Promises to Communities

In the bidding process, Kraft had assured the British government that UK jobs would be protected. However, on 9 February 2010, Kraft announced that it was planning to close the Somerdale factory, with a loss of 400 jobs. Kraft had initially promised to keep the factory open, but then decided that plans to move production to Poland were already too advanced to be realistically reversed. Employees from the factory felt betrayed and demoralized. The government’s business secretary Lord Mandelson had met with Kraft chief executive Irene Rosenfeld, who had given no hint of the closure. Mandelson expressed his frustration and said:

When I met the chief executive of Kraft last week, I made it clear that she had not given me any specific commitment or reassurance about any plant in Britain. What I do think, however, is that a week ago, she would have known what announcement was going to be made, barely six days later, and I think it would have been more honest, more straightforward and straight-dealing with the company and its workforce, and also with the Government, if she had told me what their intentions were.

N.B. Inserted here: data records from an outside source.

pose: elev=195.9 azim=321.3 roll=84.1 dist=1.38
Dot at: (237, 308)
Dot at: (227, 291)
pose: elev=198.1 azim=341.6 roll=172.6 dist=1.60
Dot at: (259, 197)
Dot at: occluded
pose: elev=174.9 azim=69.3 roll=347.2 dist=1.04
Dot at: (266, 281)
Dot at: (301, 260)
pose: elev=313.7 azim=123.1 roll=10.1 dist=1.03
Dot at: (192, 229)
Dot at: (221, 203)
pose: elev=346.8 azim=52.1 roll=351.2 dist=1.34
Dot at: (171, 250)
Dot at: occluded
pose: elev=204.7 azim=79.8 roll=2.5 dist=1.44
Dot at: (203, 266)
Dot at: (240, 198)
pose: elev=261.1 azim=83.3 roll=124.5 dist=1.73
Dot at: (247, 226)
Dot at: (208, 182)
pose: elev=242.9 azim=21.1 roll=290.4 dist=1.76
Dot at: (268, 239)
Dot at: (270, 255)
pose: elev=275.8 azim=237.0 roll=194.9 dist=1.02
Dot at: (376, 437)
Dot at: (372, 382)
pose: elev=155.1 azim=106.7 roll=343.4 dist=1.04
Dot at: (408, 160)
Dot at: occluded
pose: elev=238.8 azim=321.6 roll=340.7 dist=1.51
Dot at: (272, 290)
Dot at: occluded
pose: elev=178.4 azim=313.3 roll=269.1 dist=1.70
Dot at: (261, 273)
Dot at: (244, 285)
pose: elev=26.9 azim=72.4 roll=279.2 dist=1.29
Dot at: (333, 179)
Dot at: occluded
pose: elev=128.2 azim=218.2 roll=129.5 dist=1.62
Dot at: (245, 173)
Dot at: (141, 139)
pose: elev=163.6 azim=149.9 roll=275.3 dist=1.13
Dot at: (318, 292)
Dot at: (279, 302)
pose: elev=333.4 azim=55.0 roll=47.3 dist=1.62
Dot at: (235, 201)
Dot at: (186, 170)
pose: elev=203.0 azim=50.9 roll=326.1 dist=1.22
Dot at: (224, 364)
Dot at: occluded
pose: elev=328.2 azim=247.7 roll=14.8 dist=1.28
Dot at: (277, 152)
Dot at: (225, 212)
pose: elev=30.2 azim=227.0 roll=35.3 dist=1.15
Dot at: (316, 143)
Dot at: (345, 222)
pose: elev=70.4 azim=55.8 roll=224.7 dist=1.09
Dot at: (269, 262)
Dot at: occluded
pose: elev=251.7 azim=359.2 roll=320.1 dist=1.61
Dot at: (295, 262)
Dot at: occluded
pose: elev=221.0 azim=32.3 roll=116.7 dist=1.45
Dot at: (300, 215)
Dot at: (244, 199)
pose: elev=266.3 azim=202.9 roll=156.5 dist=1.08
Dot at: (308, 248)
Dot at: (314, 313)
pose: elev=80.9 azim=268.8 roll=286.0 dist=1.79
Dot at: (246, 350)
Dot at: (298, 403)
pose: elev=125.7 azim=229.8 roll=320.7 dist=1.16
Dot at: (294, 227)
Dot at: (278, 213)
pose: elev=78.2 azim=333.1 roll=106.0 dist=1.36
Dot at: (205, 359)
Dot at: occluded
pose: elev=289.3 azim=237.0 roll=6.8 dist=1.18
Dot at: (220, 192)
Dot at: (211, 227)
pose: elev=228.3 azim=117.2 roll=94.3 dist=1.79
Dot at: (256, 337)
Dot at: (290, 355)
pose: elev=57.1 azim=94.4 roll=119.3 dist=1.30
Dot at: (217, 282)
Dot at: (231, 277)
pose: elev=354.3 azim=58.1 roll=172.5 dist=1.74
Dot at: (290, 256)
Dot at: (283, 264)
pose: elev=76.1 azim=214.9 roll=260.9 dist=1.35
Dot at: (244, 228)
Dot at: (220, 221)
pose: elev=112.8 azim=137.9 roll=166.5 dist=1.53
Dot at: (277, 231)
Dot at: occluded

Shadow business secretary Kenneth Clarke was similarly dismayed: ‘Kraft gave me reassurances last week that they expected to be able to keep the factory open, despite Cadbury’s announcement in 2007 that it would have to close.’ The local Cadbury management at the facility has since been partnering with regional development and job agencies to minimize the impact of the closure on the workforce and local economy. Kraft was initially reluctant to engage with any local communities of Cadbury, but has since gone on the PR offensive. Kraft was renamed as the Mondelēz International group in 2012 and has since been regularly meeting with community groups. Despite the promises that were made, 200 jobs were cut in 2015 and workers in Bournville continue to be apprehensive about their jobs and about job security at the site.